**PROVIDED INFORMATION**
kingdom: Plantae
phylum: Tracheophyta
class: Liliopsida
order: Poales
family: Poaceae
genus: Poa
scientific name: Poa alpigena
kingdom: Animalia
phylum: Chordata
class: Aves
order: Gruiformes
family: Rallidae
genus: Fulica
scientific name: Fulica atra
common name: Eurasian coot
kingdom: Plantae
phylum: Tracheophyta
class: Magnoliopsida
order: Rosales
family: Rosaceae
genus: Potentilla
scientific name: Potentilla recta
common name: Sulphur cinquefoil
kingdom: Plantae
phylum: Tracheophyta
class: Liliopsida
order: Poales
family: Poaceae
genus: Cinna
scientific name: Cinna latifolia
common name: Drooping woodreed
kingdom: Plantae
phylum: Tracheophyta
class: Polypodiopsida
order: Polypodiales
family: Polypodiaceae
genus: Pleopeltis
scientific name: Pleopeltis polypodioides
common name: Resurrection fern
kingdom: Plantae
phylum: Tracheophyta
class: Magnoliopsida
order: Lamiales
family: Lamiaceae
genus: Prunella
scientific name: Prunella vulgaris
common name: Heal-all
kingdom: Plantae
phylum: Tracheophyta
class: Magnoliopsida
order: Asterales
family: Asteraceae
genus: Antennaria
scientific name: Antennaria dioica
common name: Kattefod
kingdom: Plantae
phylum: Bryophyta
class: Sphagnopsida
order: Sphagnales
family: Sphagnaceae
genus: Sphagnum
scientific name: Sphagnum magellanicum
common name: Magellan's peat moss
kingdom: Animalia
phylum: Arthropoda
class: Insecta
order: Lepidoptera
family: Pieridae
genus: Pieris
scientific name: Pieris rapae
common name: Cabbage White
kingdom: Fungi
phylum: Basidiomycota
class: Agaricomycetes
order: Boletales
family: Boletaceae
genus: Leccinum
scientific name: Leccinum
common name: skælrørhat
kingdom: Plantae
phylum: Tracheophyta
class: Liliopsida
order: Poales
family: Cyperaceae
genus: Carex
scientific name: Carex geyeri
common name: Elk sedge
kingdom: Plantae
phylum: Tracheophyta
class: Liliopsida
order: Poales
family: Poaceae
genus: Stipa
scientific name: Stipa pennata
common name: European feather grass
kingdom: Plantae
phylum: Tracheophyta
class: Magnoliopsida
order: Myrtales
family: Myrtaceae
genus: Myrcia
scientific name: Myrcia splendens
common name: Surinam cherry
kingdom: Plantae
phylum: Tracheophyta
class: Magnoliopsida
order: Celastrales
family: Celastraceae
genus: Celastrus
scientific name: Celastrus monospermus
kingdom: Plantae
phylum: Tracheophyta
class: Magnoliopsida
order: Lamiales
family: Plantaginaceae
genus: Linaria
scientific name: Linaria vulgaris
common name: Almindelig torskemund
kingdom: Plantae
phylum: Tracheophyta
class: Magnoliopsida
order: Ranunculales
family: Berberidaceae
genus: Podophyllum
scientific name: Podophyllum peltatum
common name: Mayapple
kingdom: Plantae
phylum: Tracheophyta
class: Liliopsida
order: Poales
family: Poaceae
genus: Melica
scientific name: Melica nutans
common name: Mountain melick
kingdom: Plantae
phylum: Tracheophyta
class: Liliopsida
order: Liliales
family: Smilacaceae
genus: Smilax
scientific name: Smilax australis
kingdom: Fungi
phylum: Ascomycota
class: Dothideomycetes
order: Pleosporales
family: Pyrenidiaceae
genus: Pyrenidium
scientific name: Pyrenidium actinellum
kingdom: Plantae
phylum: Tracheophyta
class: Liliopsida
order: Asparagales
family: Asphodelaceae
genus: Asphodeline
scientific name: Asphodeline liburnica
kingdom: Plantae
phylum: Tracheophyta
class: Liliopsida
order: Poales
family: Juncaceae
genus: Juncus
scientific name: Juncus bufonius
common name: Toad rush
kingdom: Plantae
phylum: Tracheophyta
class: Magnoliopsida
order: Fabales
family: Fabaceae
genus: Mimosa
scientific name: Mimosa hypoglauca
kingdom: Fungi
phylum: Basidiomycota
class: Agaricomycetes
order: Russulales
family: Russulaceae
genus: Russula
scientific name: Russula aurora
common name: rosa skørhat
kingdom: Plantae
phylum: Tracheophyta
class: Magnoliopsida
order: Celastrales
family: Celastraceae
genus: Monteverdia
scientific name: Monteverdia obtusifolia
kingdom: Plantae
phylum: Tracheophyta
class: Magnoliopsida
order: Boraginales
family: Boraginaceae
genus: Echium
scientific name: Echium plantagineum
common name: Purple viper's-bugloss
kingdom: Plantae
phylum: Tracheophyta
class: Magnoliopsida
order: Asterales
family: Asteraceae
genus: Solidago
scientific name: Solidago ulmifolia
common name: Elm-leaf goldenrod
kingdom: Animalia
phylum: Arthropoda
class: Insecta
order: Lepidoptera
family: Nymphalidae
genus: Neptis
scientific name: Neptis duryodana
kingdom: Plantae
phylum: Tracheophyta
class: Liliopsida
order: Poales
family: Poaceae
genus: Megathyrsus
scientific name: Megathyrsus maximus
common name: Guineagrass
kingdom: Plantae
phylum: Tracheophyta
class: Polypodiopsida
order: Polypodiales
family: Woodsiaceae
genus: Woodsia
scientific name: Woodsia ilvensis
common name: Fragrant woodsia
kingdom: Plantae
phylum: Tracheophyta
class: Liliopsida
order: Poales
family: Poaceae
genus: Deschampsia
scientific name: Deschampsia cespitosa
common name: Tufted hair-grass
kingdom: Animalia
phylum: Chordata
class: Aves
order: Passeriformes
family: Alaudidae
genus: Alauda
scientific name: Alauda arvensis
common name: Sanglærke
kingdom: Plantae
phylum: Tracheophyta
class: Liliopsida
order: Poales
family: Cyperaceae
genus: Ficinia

**TASK DETAILS**
Reproduce every line of the entries above word for word, keeping their original order.

**EXERCISE ANSWER**
kingdom: Plantae
phylum: Tracheophyta
class: Liliopsida
order: Poales
family: Poaceae
genus: Poa
scientific name: Poa alpigena
kingdom: Animalia
phylum: Chordata
class: Aves
order: Gruiformes
family: Rallidae
genus: Fulica
scientific name: Fulica atra
common name: Eurasian coot
kingdom: Plantae
phylum: Tracheophyta
class: Magnoliopsida
order: Rosales
family: Rosaceae
genus: Potentilla
scientific name: Potentilla recta
common name: Sulphur cinquefoil
kingdom: Plantae
phylum: Tracheophyta
class: Liliopsida
order: Poales
family: Poaceae
genus: Cinna
scientific name: Cinna latifolia
common name: Drooping woodreed
kingdom: Plantae
phylum: Tracheophyta
class: Polypodiopsida
order: Polypodiales
family: Polypodiaceae
genus: Pleopeltis
scientific name: Pleopeltis polypodioides
common name: Resurrection fern
kingdom: Plantae
phylum: Tracheophyta
class: Magnoliopsida
order: Lamiales
family: Lamiaceae
genus: Prunella
scientific name: Prunella vulgaris
common name: Heal-all
kingdom: Plantae
phylum: Tracheophyta
class: Magnoliopsida
order: Asterales
family: Asteraceae
genus: Antennaria
scientific name: Antennaria dioica
common name: Kattefod
kingdom: Plantae
phylum: Bryophyta
class: Sphagnopsida
order: Sphagnales
family: Sphagnaceae
genus: Sphagnum
scientific name: Sphagnum magellanicum
common name: Magellan's peat moss
kingdom: Animalia
phylum: Arthropoda
class: Insecta
order: Lepidoptera
family: Pieridae
genus: Pieris
scientific name: Pieris rapae
common name: Cabbage White
kingdom: Fungi
phylum: Basidiomycota
class: Agaricomycetes
order: Boletales
family: Boletaceae
genus: Leccinum
scientific name: Leccinum
common name: skælrørhat
kingdom: Plantae
phylum: Tracheophyta
class: Liliopsida
order: Poales
family: Cyperaceae
genus: Carex
scientific name: Carex geyeri
common name: Elk sedge
kingdom: Plantae
phylum: Tracheophyta
class: Liliopsida
order: Poales
family: Poaceae
genus: Stipa
scientific name: Stipa pennata
common name: European feather grass
kingdom: Plantae
phylum: Tracheophyta
class: Magnoliopsida
order: Myrtales
family: Myrtaceae
genus: Myrcia
scientific name: Myrcia splendens
common name: Surinam cherry
kingdom: Plantae
phylum: Tracheophyta
class: Magnoliopsida
order: Celastrales
family: Celastraceae
genus: Celastrus
scientific name: Celastrus monospermus
kingdom: Plantae
phylum: Tracheophyta
class: Magnoliopsida
order: Lamiales
family: Plantaginaceae
genus: Linaria
scientific name: Linaria vulgaris
common name: Almindelig torskemund
kingdom: Plantae
phylum: Tracheophyta
class: Magnoliopsida
order: Ranunculales
family: Berberidaceae
genus: Podophyllum
scientific name: Podophyllum peltatum
common name: Mayapple
kingdom: Plantae
phylum: Tracheophyta
class: Liliopsida
order: Poales
family: Poaceae
genus: Melica
scientific name: Melica nutans
common name: Mountain melick
kingdom: Plantae
phylum: Tracheophyta
class: Liliopsida
order: Liliales
family: Smilacaceae
genus: Smilax
scientific name: Smilax australis
kingdom: Fungi
phylum: Ascomycota
class: Dothideomycetes
order: Pleosporales
family: Pyrenidiaceae
genus: Pyrenidium
scientific name: Pyrenidium actinellum
kingdom: Plantae
phylum: Tracheophyta
class: Liliopsida
order: Asparagales
family: Asphodelaceae
genus: Asphodeline
scientific name: Asphodeline liburnica
kingdom: Plantae
phylum: Tracheophyta
class: Liliopsida
order: Poales
family: Juncaceae
genus: Juncus
scientific name: Juncus bufonius
common name: Toad rush
kingdom: Plantae
phylum: Tracheophyta
class: Magnoliopsida
order: Fabales
family: Fabaceae
genus: Mimosa
scientific name: Mimosa hypoglauca
kingdom: Fungi
phylum: Basidiomycota
class: Agaricomycetes
order: Russulales
family: Russulaceae
genus: Russula
scientific name: Russula aurora
common name: rosa skørhat
kingdom: Plantae
phylum: Tracheophyta
class: Magnoliopsida
order: Celastrales
family: Celastraceae
genus: Monteverdia
scientific name: Monteverdia obtusifolia
kingdom: Plantae
phylum: Tracheophyta
class: Magnoliopsida
order: Boraginales
family: Boraginaceae
genus: Echium
scientific name: Echium plantagineum
common name: Purple viper's-bugloss
kingdom: Plantae
phylum: Tracheophyta
class: Magnoliopsida
order: Asterales
family: Asteraceae
genus: Solidago
scientific name: Solidago ulmifolia
common name: Elm-leaf goldenrod
kingdom: Animalia
phylum: Arthropoda
class: Insecta
order: Lepidoptera
family: Nymphalidae
genus: Neptis
scientific name: Neptis duryodana
kingdom: Plantae
phylum: Tracheophyta
class: Liliopsida
order: Poales
family: Poaceae
genus: Megathyrsus
scientific name: Megathyrsus maximus
common name: Guineagrass
kingdom: Plantae
phylum: Tracheophyta
class: Polypodiopsida
order: Polypodiales
family: Woodsiaceae
genus: Woodsia
scientific name: Woodsia ilvensis
common name: Fragrant woodsia
kingdom: Plantae
phylum: Tracheophyta
class: Liliopsida
order: Poales
family: Poaceae
genus: Deschampsia
scientific name: Deschampsia cespitosa
common name: Tufted hair-grass
kingdom: Animalia
phylum: Chordata
class: Aves
order: Passeriformes
family: Alaudidae
genus: Alauda
scientific name: Alauda arvensis
common name: Sanglærke
kingdom: Plantae
phylum: Tracheophyta
class: Liliopsida
order: Poales
family: Cyperaceae
genus: Ficinia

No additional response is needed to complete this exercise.